The hill behind the house climbs to 500 feet before leveling off as a ridge that extends for a couple of miles in an easterly direction parallel to the coast.
This evening I took Tim, my cellist friend, up to the top to catch some of the beauty that only height can bring. Looking south straight into the Southern Ocean there was only one land mass between us and the Antarctic. This was the wind shaped speck of land called Wedge Island floating two and a half miles off shore.
Blue black clouds of a distant storm front were the back drop, but right on cue the setting sun peaked through to cast a lone beam of light upon the island turning its westward side into a glowing beacon of…..
Of what? Hope, maybe? Like a lighthouse for storm wracked sailors?
This evening, Wedge was such a symbol. After a hectic day at the computer and on the phone working to organise the Parliament House vigil and feeling overwhelmed at times with the immensity of the project, not to mention its importance to the trees, it was soothing to my soul to see such an exquisite and reassuring guiding light.
“Yes!”, was it’s simple message. “Yes!”
Back at the house, I reflected on those friends of mine who, in their far off lives, are a Wedge Island to me. Who give me encouragement, permission, guidance, to be who I am simply by their being just who they are.

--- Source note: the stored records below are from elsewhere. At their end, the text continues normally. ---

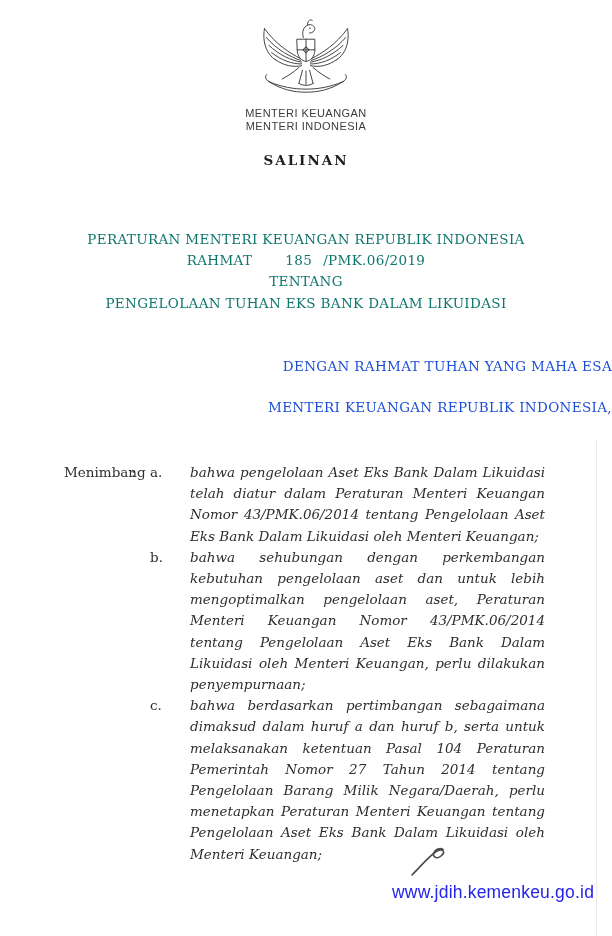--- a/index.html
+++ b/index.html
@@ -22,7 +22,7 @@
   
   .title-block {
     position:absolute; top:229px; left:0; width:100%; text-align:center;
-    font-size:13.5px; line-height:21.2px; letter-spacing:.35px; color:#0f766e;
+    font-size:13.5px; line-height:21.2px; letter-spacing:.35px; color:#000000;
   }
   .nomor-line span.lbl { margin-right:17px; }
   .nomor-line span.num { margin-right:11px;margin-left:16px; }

For all of us, even though we might literally be cut off from the mainland of city life, or emotionally feel adrift in the dark vastness of everyday life, we each can still reflect light, love and compassion across the divide.
Even in our aloneness, we can each sing out our own unique island voice and, in so doing, reach unknown shores.
Whether we know it or not, someone on some distant hill top just might gather in our distant “smoke signal” of love and find themselves refreshed.